Refinery¶

The Universal Data Cleaning & Normalization Engine for Sayou Fabric.

sayou-refinery acts as the "Cleaning Plant" in your data pipeline. It transforms heterogeneous raw data (JSON Documents, HTML, DB Records) into a standardized stream of SayouBlocks.

It ensures that downstream components (like Chunkers or LLMs) receive clean, uniform data regardless of whether the source was a messy web scrape or a structured database row.

1. Architecture & Role¶

Refinery operates in two distinct stages to guarantee data quality: Normalization (Shape Shifting) and Processing (Hygiene).

graph LR
    Raw[Raw Input] --> Pipeline[Refinery Pipeline]

    subgraph Stage1 [Normalization]
        Doc[Doc Normalizer]
        Html[Html Normalizer]
        Json[Json Normalizer]
    end

    subgraph Stage2 [Processing Chain]
        Space[Whitespace]
        PII[PII Masker]
        Link[Link Extractor]
    end

    Pipeline --> Stage1
    Stage1 --> Stage2
    Stage2 --> Blocks[Clean SayouBlocks]

1.1. Core Features¶

Normalization: Flattens complex structures (Nested JSON, HTML Trees) into a linear list of blocks.
Hygiene: Removes invisible characters, normalizes Unicode, and fixes broken encoding.
Safety: Automatically masks sensitive information (PII) like emails or phone numbers before they reach the LLM.

2. Available Strategies¶

sayou-refinery provides strategies tailored to specific input formats.

Strategy Key	Target Format	Description
`standard_doc`	Sayou Document	[Default] Converts parsed document dictionaries into Markdown blocks.
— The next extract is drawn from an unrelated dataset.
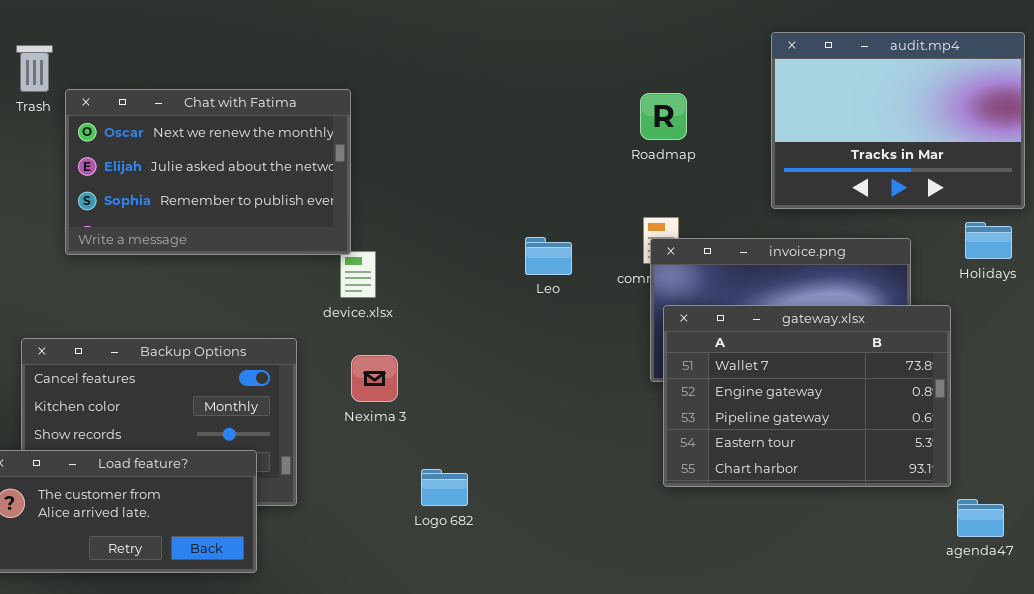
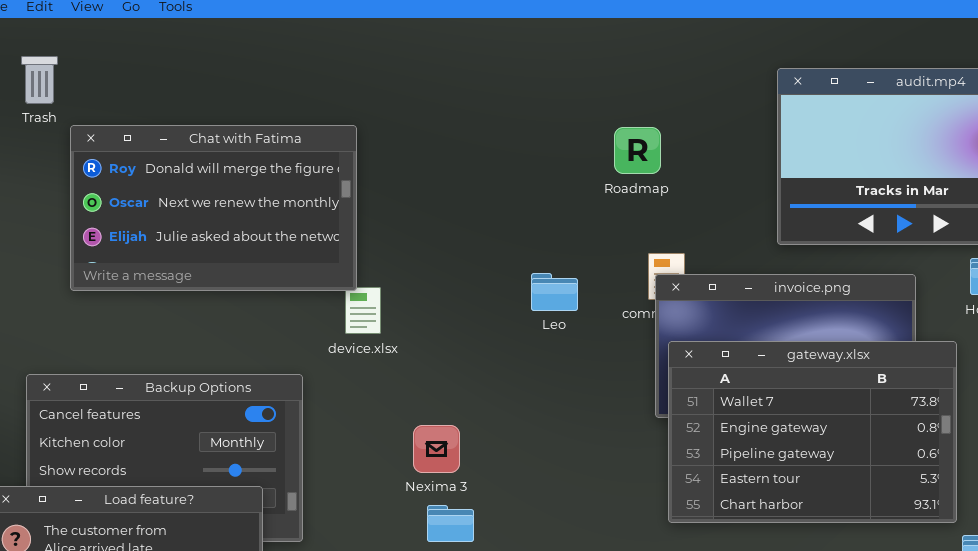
Trash: [16,45,53,92] -> [21,56,58,104], moved
Chat with Fatima: [65,89,351,255] -> [70,125,357,291], scrolled up 1 row
Roadmap: [640,93,687,140] -> [614,127,661,174], moved
Nexima 3: [351,355,398,402] -> [413,425,460,473], moved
Applies standard text cleaning.
`html`	Web Pages	Strips HTML tags, extracts links, and converts the DOM tree into readable text blocks.
`json`	API/DB Records	Flattens JSON objects into key-value pairs or text representations.

3. Installation¶

Bash

pip install sayou-refinery

4. Usage¶

The RefineryPipeline orchestrates the normalization and processing chain.

Case A: Document Cleaning (Standard)¶

Cleans messy OCR output or parsed document text.

Python

from sayou.refinery import RefineryPipeline

raw_doc = {
    "metadata": {"title": "Test Doc"},
    "pages": [{
        "elements": [
            {"type": "text", "text": "Contact:   admin@sayou.ai  "},
            {"type": "text", "text": "Generic    Whitespace   Error"}
        ]
    }]
}

blocks = RefineryPipeline.process(
    data=raw_doc,
    strategy="standard_doc"
)

for block in blocks:
    print(f"[{block.type}] {block.content}")
    # Output: [text] Contact: [EMAIL]
    # Output: [text] Generic Whitespace Error

Case B: HTML Processing¶

Converts web content into clean text while preserving hyperlinks.